Costi: 10 euro medi per dose (moltiplicati per centinaia di milioni di dosi), parziale impossibilità di rivalersi sulle aziende in caso di effetti avversi, impossibilità di conoscere il contenuto dei contratti, perdita di libertà individuale e collettiva.
Personalmente, la bilancia mi sembra evidentemente squilibrata nel verso dei costi, ma sono sicuro che il mio campo visivo sia limitato da deliri personali, forse un anno di lockdown hanno irrimediabilmente compromesso la mia capacità di giudizio e pertanto vi invito ad eccepire e contestare quanto detto, così da farmi rinsavire. Forse l’utilità di questi vaccini “anti-covid” esiste, certamente, è quella che va a rimpinguare le casse delle Big Pharma a danno di quelle pubbliche.
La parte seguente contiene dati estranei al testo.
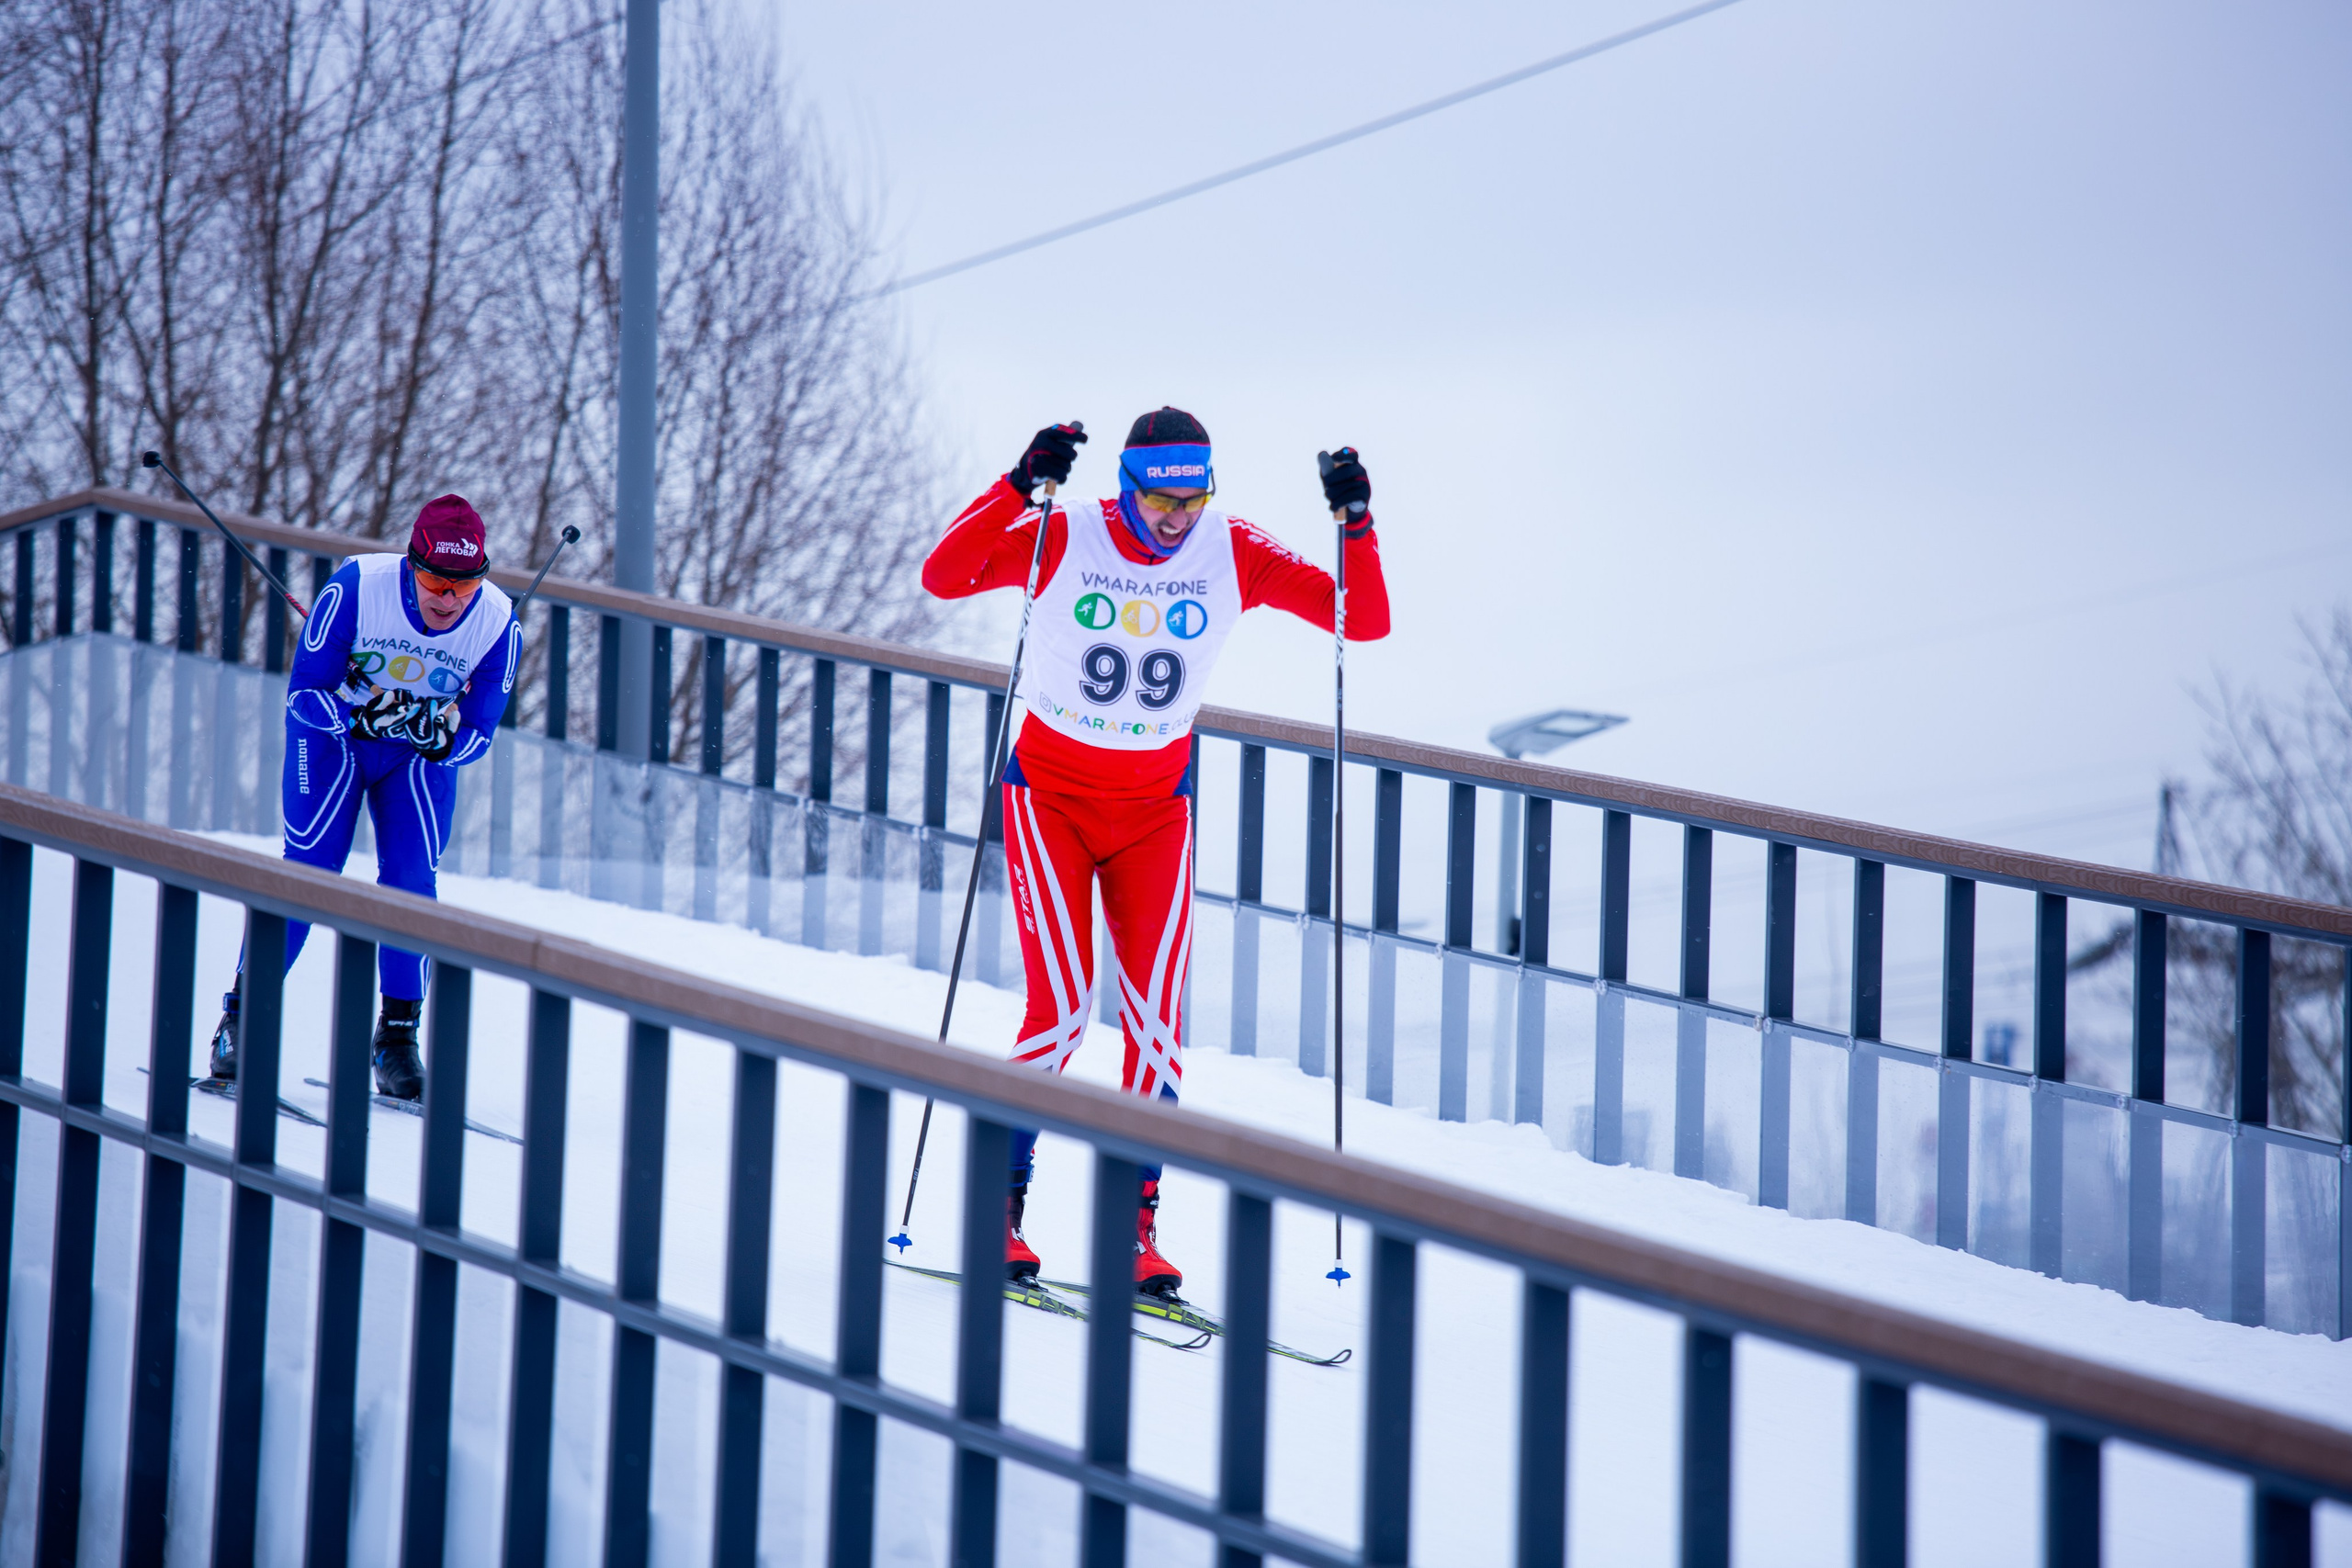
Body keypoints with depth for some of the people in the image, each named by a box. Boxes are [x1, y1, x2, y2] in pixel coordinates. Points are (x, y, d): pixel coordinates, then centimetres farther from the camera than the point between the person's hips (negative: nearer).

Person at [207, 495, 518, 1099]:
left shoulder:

Ovviamente queste considerazioni non sarebbero più valide qualora fosse creato un vaccino che conferisca una reale immunizzazione contro questo virus che, giusto per ricordarlo, non è stato ancora totalmente isolato ed è soggetto per sua stessa natura a continue mutazioni. Un po’ come voler cercare di fermare un fiume in piena con degli stuzzicadenti. Se a qualcun altro invece questo articolo ha suscitato qualche dubbio, vi invito a indagare la struttura dell’OMS e le relazioni che intercorrono con le aziende farmaceutiche. Forse la circostanza che i proventi dell’EMA, stando al bilancio 2020, provengano per l’80% da aziende farmaceutiche, o che l’OMS sia finanziata per il 75% da soggetti privati operanti nel settore della produzione e della distribuzione del farmaco potrebbe essere un ottimo spunto per riflettere sulla questione. Credo che alcuni dubbi riguardo l’utilità di questi vaccini potrebbero essere così dissipati, e sarebbe un’ottima occasione per farne nascere di nuovi.